The Yellowstone Bat Study
Because most of Yellowstone’s bat species are susceptible to WNS, there is an urgent need to continue monitoring efforts within the park. Funding from Yellowstone Forever, beginning in 2010, helped develop a proactive program to monitor the distribution, activity, and habitat used by bat species in the park. It is establishing baseline data on bat roost sites, movements, and genetics that will be important to biologists if and when WNS arrives in Yellowstone.
Fall 2019 marks the tenth year that researchers will identify the presence of specific species in different areas of the park by setting up devices that record the bats’ echolocations.
Multiple species of bats have now been recorded in Yellowstone during every month of the year, proving conclusively that there is a resident population of bats that spends the entire winter in the park.

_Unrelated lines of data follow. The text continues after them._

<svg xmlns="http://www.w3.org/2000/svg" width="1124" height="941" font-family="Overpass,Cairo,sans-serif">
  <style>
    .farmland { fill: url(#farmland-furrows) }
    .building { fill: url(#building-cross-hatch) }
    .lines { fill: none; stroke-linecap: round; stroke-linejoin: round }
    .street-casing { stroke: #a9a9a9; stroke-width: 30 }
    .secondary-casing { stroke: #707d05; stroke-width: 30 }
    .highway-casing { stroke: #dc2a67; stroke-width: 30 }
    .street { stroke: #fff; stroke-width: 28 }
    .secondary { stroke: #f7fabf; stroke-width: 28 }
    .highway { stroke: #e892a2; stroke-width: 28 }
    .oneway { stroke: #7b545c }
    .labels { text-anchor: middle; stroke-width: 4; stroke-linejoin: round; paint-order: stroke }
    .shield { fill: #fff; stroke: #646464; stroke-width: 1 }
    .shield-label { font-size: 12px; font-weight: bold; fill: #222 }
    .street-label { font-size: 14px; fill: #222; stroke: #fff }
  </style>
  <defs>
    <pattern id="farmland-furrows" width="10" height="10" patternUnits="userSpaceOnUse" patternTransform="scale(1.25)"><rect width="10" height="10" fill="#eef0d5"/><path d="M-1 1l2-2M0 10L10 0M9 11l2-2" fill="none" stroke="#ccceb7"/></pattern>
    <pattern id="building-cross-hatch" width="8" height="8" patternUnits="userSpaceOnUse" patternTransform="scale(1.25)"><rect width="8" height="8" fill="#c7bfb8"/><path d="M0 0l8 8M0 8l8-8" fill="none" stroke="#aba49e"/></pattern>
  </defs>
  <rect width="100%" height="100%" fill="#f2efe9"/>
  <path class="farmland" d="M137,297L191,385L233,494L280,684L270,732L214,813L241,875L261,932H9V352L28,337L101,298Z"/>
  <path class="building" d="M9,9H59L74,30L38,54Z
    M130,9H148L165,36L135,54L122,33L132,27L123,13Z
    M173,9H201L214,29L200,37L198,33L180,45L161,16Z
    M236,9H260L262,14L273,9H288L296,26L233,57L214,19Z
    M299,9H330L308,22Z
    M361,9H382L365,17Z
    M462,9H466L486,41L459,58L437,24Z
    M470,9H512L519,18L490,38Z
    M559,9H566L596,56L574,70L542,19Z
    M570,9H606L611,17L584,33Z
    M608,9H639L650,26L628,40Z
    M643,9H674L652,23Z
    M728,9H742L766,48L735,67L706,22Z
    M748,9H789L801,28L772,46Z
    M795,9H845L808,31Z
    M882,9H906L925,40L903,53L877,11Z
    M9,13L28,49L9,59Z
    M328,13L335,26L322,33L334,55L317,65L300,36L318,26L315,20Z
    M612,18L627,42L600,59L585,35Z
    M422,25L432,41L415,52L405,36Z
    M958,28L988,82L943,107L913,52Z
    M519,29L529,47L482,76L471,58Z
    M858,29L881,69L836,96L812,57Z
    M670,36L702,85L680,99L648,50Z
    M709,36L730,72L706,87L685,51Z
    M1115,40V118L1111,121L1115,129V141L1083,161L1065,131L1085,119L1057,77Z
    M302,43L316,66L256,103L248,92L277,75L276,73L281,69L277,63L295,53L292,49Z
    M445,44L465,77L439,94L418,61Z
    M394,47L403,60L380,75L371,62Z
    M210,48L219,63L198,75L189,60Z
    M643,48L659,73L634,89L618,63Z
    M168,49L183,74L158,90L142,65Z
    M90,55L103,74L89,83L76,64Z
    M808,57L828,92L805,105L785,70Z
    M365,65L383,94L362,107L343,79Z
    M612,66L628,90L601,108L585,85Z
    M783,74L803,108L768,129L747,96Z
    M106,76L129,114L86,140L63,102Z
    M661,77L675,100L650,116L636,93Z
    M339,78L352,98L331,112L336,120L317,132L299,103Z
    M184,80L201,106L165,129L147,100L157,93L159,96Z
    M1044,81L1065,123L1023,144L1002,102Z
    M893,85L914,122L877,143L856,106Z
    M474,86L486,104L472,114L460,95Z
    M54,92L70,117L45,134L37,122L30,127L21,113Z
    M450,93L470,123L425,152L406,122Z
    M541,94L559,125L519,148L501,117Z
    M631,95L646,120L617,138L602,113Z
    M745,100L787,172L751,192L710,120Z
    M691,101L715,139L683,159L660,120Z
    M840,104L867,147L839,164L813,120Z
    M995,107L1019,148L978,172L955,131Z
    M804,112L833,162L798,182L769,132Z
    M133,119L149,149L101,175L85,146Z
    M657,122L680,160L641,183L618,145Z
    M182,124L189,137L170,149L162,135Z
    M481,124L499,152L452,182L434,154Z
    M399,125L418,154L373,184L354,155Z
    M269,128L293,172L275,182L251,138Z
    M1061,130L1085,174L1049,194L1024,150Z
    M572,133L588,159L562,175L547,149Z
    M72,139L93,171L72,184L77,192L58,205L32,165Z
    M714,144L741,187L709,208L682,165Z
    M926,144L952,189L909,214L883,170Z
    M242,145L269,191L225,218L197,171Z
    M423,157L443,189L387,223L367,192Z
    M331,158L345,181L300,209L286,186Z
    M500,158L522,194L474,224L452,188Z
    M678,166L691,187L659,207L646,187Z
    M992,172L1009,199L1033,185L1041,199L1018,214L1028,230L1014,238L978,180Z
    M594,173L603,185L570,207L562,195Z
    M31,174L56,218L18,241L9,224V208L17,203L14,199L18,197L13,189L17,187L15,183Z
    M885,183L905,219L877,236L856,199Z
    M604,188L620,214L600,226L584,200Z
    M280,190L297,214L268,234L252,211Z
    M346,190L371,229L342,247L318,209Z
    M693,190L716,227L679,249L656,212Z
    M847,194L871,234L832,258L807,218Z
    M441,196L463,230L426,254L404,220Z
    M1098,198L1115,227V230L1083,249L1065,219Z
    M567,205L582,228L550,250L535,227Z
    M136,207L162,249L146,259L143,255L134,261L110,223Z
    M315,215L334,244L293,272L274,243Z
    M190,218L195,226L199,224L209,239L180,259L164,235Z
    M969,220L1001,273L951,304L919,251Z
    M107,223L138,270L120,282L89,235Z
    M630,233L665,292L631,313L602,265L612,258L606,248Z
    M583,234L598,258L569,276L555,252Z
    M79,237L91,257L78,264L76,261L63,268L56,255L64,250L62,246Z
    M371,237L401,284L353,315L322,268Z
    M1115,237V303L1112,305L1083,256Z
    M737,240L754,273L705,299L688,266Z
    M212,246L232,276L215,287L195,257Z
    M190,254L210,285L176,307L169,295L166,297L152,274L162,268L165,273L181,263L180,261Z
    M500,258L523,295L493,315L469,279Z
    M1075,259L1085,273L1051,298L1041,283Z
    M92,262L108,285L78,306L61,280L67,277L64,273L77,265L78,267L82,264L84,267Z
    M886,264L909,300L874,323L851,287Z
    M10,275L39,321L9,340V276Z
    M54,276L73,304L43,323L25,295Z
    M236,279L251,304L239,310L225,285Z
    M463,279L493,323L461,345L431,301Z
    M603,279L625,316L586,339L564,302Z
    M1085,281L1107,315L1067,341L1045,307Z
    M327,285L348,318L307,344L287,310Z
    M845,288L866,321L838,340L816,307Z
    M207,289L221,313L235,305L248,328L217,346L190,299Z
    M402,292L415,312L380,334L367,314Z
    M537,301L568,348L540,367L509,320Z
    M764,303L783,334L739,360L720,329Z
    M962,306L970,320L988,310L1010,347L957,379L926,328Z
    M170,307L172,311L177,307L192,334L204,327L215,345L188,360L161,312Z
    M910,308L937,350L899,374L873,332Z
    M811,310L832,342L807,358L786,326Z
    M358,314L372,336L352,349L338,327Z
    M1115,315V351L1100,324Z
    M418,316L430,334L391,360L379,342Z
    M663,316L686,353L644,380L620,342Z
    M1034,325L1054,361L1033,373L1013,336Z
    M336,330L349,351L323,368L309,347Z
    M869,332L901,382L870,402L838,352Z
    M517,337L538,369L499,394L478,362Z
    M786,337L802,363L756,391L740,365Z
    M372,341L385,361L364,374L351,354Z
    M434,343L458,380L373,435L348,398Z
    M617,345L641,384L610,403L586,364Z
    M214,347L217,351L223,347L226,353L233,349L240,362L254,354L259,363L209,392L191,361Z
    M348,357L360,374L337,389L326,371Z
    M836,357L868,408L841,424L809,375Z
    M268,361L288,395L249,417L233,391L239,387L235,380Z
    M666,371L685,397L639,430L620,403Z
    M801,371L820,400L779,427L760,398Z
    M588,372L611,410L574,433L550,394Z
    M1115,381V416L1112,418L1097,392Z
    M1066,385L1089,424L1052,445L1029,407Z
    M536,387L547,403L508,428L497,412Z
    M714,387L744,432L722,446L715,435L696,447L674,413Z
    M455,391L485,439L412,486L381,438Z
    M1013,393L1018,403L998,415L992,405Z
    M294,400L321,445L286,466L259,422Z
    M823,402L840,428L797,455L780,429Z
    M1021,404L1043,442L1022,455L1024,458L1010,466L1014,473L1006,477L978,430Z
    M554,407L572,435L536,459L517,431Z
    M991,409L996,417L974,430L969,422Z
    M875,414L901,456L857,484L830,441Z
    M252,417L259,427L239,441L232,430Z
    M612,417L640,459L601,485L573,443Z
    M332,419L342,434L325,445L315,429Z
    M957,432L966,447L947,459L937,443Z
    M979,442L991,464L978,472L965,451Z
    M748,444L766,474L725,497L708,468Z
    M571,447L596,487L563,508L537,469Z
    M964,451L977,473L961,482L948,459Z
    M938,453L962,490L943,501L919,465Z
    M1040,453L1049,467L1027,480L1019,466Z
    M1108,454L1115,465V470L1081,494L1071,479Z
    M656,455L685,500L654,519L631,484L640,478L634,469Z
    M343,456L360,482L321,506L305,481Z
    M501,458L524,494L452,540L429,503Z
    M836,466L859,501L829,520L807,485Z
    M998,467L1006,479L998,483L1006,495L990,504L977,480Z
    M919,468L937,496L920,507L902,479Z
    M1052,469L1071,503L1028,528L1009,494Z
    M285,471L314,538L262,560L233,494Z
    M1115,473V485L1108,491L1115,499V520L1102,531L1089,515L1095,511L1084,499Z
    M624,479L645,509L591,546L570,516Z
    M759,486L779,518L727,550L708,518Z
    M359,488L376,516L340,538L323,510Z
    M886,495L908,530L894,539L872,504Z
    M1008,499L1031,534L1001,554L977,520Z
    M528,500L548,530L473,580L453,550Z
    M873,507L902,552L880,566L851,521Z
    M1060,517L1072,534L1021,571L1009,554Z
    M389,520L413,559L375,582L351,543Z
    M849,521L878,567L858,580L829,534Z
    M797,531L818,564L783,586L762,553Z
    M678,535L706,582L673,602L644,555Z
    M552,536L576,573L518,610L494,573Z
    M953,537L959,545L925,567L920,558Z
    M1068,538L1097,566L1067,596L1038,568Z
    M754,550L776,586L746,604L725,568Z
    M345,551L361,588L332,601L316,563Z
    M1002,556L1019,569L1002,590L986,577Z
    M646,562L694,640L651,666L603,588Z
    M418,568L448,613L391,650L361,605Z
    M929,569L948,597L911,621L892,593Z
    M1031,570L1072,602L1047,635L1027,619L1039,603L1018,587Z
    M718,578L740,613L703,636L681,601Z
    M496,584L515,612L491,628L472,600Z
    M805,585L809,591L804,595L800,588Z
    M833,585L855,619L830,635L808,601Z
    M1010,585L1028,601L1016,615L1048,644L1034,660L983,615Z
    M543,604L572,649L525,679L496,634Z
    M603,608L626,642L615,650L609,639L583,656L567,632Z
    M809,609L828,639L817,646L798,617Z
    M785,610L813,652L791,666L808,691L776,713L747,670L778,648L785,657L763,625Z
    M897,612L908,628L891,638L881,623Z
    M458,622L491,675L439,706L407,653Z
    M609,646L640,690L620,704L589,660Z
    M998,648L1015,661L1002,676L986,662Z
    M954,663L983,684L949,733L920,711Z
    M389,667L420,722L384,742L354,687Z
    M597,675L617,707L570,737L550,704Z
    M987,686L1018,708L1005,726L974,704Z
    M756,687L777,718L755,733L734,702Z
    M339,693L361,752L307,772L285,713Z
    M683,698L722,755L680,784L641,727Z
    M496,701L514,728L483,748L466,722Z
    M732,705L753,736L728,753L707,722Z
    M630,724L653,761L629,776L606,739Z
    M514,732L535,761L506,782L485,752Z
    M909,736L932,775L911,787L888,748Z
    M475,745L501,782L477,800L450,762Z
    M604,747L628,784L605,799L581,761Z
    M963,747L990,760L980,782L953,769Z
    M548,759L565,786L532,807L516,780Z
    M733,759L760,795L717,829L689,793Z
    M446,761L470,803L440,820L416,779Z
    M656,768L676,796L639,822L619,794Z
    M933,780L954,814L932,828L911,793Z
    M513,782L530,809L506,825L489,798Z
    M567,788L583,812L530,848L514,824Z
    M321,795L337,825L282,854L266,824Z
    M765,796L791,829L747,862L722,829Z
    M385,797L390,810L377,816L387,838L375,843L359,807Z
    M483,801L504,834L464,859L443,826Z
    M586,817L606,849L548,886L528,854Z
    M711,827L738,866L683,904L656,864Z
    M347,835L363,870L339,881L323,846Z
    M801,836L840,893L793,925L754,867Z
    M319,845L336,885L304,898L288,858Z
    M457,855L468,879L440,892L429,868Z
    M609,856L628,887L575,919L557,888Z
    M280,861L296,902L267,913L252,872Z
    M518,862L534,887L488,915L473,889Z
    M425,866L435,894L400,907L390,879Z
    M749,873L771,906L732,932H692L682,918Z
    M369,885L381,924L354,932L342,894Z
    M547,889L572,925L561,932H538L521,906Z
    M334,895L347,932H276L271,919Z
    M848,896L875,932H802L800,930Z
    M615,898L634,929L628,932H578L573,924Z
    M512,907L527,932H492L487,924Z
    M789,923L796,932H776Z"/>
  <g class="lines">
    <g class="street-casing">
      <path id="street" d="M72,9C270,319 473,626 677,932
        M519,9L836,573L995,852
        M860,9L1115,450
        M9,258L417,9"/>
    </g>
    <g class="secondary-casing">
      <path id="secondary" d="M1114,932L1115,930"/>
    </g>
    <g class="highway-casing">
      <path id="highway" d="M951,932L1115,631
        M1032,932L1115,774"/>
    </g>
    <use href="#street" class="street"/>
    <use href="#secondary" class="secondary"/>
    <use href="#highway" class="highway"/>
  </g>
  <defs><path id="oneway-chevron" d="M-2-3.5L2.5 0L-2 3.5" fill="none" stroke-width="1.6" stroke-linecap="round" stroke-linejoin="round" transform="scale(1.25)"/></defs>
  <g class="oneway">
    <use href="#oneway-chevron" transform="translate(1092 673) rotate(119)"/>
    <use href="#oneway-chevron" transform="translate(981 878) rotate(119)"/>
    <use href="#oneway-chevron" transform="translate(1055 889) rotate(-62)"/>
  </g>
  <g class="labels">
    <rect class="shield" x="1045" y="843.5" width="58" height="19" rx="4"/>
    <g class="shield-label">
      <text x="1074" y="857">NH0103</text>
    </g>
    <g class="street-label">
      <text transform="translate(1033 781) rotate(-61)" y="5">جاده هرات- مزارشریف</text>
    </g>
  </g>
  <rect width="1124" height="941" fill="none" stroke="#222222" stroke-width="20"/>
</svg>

Funding from Yellowstone Forever for bat research has leveraged support from multiple conservation organizations and academic institutions. Currently, Ohio State University is supporting two full-time graduate students to conduct research, and several professional researchers have volunteered their time to help with the study.
Cutting-Edge Science to Aid Future Research
In earlier years, bat monitoring was focused primarily on Yellowstone’s Northern Range because the recording equipment needed to remotely monitor bats was limited. Thanks to a grant from Canon U.S.A., Inc. to Yellowstone Forever, the monitoring program has been expanded with more advanced technology and to more remote areas of the park. The purpose of the grant is to detect impacts from WNS on Yellowstone bats and better understand the effects of climate change on these sensitive species.
New recording devices, with longer battery life and capacity to store many more hours of recordings, are being used to record bats for long periods in remote locations of the park.
Another element of the study is a project using RFID (radio-frequency identification) tags, which the research team attaches to some little brown bats occupying known roosts. This technology provides more detailed information on the bats’ movements and life spans by tracking tagged individual bats with an automated monitoring system.
Treanor and his colleagues are narrowing the focus of their research to study the roosting behavior of little brown bats, which have been hit hard by WNS and are now considered regionally extinct in some areas of the eastern United States.
“Little brown bats are the ‘American Robin’ of the bat world,” explained Treanor. “They are one of the most common and widely distributed bat species in North America, as well as in Yellowstone, and they have an important role in the ecosystem among the park’s 13 bat species.”
A coordinated effort among federal, state, and private entities continues to explore ways to slow or halt the spread of WNS in North America. In the meantime, biologists in Yellowstone are prepared to detect WNS as soon as it arrives, and to closely monitor the park’s important bat population.